(Текст для чтения)

Я не спорю, для самоубийства может быть и в самом крайнем отчаянии ещё нужно приложить волю. Долгое время я не взялся бы совсем об этом судить. Всю жизнь я уверен был, что ни в каких обстоятельствах даже не задумаюсь о самоубийстве. Но не так давно протащило меня через мрачные месяцы, когда мне казалось, что погибло всё дело моей жизни, особенно если я останусь жить. И я ясно помню это отталкивание от жизни, приливы этого ощущения, что умереть — легче, чем жить. По-моему, в таком состоянии больше воли требует остаться жить, чем умереть. Но, вероятно, у разных людей и при разной крайности это по-разному. Поэтому и существуют издавна два мнения.
Очень эффектно вообразить, что вдруг бы все невинно-оскорблённые миллионы стали бы повально кончать самоубийством, досаждая правительству двояко: и доказательством своей правоты и лишением даровой рабочей силы. И вдруг бы правительство размягчилось? И стало бы жалеть своих подданных?… Едва ли. Сталина бы это не остановило, он занял бы с воли ещё миллионов двадцать.
Но не было этого! Люди умирали сотнями тысяч и миллионами, доведённые уж кажется до крайней крайности, — а самоубийств почему-то не было. Обречённые на уродливое существование, на голодное истощение, на чрезмерный труд — не кончали с собой!
И, раздумавшись, я нашёл такое доказательство более сильным. Самоубийца — всегда банкрот, это всегда — человек в тупике, человек, проигравший жизнь и не имеющий воли для продолжения её. Если же эти миллионы беспомощных жалких тварей всё же не кончали с собой — значит жило в них какое-то непобедимое чувство. Какая-то сильная мысль.
Это было чувство всеобщей правоты. Это было ощущение народного испытания — подобного татарскому игу.

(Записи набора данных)
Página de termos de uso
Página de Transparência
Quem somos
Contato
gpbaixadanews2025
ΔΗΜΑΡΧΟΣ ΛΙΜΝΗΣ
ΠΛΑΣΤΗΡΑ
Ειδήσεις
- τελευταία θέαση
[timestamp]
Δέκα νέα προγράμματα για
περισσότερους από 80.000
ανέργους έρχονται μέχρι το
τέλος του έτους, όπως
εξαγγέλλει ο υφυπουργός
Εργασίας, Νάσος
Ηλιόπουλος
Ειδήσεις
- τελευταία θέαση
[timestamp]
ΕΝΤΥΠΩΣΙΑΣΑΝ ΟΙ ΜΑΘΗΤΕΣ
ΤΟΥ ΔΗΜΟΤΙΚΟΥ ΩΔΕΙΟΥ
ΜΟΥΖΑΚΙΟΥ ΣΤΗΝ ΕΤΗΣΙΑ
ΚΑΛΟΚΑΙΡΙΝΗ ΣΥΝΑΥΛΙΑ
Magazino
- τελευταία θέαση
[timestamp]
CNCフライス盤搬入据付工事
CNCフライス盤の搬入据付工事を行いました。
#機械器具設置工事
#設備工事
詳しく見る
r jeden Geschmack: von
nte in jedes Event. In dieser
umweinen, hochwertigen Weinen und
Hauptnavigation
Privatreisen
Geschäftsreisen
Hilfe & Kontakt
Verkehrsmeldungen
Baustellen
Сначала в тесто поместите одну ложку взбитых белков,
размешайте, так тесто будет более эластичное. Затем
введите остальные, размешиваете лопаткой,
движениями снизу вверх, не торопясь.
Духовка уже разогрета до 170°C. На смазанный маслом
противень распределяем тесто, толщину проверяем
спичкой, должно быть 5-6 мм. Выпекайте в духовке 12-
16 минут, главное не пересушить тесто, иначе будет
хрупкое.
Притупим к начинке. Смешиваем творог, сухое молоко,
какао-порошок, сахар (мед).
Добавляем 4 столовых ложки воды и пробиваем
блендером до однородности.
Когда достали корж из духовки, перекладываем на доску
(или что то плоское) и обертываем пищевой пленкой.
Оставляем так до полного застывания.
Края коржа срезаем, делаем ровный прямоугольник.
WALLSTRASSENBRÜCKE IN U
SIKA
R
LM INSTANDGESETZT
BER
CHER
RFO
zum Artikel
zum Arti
==
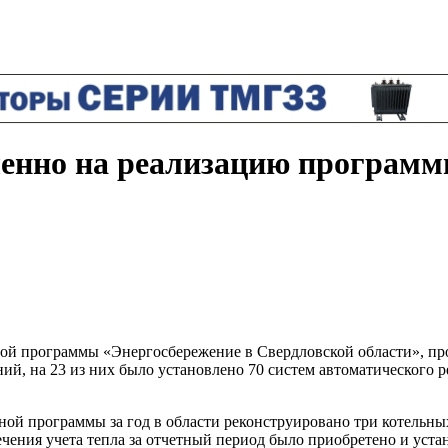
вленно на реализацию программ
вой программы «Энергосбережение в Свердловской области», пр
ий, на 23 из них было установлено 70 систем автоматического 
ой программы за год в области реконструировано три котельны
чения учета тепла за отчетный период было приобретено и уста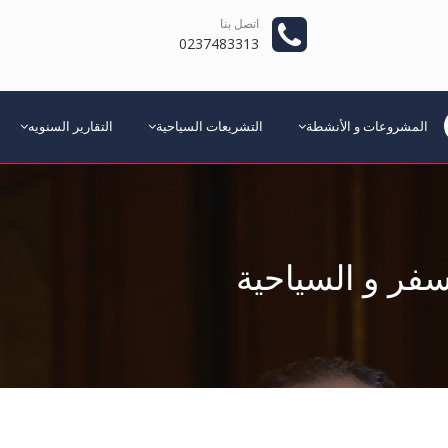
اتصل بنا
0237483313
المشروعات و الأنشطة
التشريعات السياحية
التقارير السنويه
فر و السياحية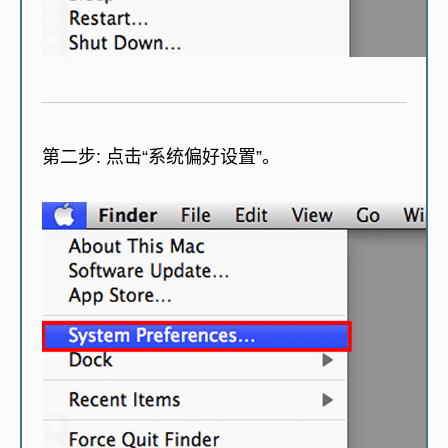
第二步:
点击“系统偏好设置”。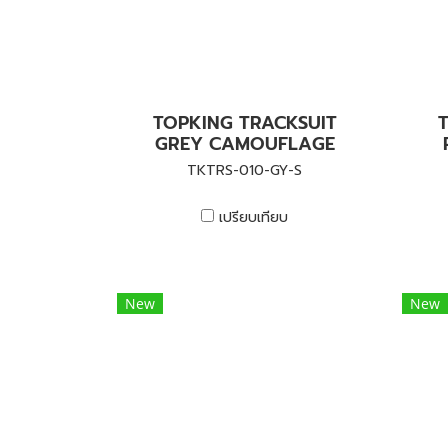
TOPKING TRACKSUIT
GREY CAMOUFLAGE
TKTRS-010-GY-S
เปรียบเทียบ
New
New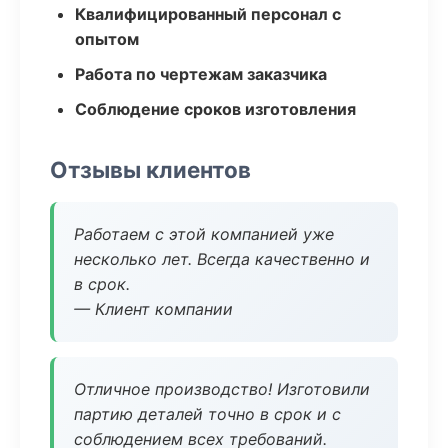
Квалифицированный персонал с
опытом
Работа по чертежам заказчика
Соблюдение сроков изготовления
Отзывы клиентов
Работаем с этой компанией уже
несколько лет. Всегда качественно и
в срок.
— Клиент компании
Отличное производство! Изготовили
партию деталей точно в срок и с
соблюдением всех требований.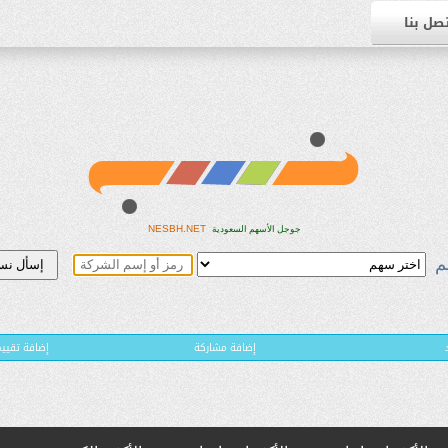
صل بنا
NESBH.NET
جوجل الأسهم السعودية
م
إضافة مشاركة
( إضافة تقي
* * *
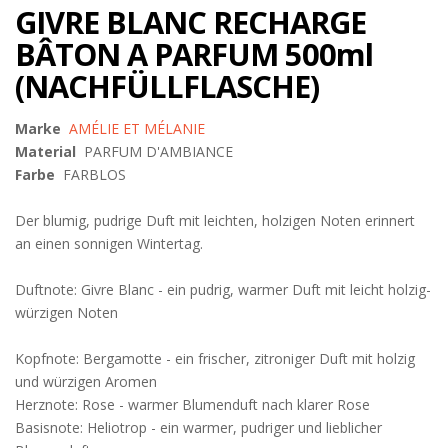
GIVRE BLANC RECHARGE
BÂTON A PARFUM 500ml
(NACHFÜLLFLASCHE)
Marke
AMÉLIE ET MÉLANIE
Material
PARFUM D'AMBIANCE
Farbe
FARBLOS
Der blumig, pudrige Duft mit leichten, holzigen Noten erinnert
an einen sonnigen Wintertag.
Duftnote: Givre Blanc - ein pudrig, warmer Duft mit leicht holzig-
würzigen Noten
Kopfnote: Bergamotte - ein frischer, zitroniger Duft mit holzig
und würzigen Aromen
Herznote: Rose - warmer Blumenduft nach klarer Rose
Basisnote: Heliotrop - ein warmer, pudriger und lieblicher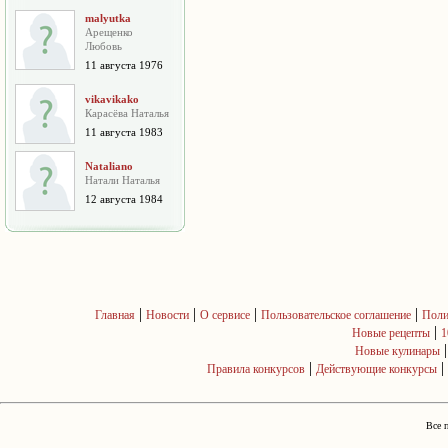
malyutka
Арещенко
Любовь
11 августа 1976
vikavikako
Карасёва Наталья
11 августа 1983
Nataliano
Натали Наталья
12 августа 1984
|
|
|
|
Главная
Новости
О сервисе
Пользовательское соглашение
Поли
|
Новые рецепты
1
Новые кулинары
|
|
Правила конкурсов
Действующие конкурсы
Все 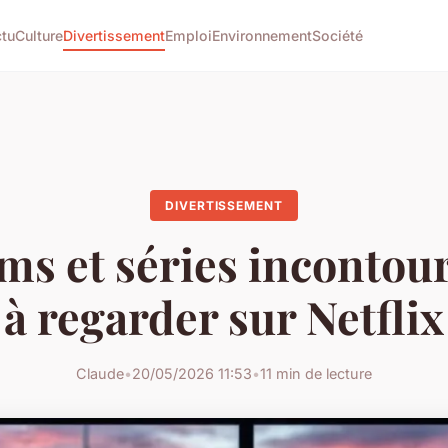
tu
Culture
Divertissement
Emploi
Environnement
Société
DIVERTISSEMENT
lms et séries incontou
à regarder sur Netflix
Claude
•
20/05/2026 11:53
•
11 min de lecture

(Задания к упражнению)
A. Переведите на английский язык предложение из отрывка о самоубийстве: «Это было ощущение народного испытания — подобного татарскому игу.»
B. Выпишите, пожалуйста, из отрывка о самоубийстве фрагмент, начиная со слов «Но не было этого!» и дальше до слов «Какая-то сильная мысль.» включительно.

(Ожидаемые ответы)
A. It was a sense of a national ordeal, like the Tatar yoke.

B.
Но не было этого! Люди умирали сотнями тысяч и миллионами, доведённые уж кажется до крайней крайности, — а самоубийств почему-то не было. Обречённые на уродливое существование, на голодное истощение, на чрезмерный труд — не кончали с собой!
И, раздумавшись, я нашёл такое доказательство более сильным. Самоубийца — всегда банкрот, это всегда — человек в тупике, человек, проигравший жизнь и не имеющий воли для продолжения её. Если же эти миллионы беспомощных жалких тварей всё же не кончали с собой — значит жило в них какое-то непобедимое чувство. Какая-то сильная мысль.